The paper discusses the time-averaged flow of a new-concept turbine transition duct placed in a two-stage counter-rotating test turbine. As a possible architecture for the turbine transition duct of future engines, the structural vanes carrying the bearing loadings can be integrated with the first low-pressure vane row in one aerodynamically optimized wide-chord vane called the turning midturbine frame. To increase the flow uniformity and to decrease the unsteady content of the flow, a baseline turning midturbine frame is redesigned by embedding two splitter vanes into the strut passage. The discussion on the flowfield is based on numerical results obtained by computational fluid dynamics and validated by aerodynamic measurements. In particular, the splitters are seen playing a major role in suppressing the big structures generated by the struts and the secondary flows of the high-pressure turbine.

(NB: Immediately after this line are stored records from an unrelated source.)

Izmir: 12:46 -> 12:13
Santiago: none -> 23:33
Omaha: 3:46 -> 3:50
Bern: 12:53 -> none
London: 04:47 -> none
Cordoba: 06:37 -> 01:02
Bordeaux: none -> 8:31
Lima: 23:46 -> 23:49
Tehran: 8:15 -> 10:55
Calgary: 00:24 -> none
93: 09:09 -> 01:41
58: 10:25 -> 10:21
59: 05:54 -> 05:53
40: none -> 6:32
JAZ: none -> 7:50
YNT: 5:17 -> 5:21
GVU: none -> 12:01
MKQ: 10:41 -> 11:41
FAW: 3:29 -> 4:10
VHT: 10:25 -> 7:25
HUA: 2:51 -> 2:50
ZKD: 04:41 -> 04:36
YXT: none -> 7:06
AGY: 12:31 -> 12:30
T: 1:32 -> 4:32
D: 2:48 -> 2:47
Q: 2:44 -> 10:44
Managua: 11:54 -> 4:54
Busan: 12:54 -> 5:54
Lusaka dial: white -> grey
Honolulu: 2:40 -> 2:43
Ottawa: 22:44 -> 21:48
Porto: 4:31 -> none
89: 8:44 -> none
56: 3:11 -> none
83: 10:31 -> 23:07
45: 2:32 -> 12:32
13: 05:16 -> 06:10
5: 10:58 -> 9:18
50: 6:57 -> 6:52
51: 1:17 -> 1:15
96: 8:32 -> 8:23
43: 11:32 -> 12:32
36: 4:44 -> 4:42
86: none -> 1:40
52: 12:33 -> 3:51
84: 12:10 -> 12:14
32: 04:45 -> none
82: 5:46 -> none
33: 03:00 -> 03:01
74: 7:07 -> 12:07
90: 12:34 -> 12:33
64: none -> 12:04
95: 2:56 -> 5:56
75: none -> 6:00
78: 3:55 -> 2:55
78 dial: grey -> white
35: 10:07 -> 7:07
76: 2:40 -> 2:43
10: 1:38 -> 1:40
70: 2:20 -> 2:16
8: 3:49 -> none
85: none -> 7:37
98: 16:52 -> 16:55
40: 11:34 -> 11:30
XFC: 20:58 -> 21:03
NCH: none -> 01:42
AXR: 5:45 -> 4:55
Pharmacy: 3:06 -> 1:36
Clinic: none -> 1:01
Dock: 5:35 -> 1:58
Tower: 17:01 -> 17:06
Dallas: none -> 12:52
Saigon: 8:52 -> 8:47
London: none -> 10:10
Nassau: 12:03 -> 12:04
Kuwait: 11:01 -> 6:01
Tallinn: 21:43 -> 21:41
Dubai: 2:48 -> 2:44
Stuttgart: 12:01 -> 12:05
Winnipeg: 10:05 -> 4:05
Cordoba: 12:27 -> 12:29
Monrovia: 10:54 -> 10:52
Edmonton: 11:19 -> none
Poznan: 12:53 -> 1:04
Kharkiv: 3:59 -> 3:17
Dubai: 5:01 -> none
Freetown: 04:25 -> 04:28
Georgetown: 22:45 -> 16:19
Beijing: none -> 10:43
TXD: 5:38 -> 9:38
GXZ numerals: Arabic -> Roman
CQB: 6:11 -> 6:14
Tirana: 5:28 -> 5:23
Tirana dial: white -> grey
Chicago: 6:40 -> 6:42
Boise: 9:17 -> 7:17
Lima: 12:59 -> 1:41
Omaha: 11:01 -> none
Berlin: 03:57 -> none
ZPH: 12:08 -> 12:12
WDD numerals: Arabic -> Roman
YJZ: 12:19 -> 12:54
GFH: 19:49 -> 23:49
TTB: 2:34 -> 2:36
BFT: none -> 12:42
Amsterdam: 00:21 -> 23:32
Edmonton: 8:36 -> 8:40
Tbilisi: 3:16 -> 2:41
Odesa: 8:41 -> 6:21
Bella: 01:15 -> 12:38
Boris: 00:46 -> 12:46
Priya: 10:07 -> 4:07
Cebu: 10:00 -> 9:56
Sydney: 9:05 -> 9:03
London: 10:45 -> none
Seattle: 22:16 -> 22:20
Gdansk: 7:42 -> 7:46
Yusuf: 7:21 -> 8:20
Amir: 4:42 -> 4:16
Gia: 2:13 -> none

On the other hand, new losses are introduced by the splitters. Such structures play a decisive role in the overall component performance; therefore, their effect should be properly understood. This work provides a deep insight into the flow physics of an embedded turning midturbine frame for next-generation aeroengines, which is seen as a promising architecture in order to compact the engine size while keeping component performance high. The present work can be considered as a first attempt to implement splitter blades into an already existing turning midturbine frame design, and its value lies in a thorough experimental and computational study on the losses and benefits of such a design.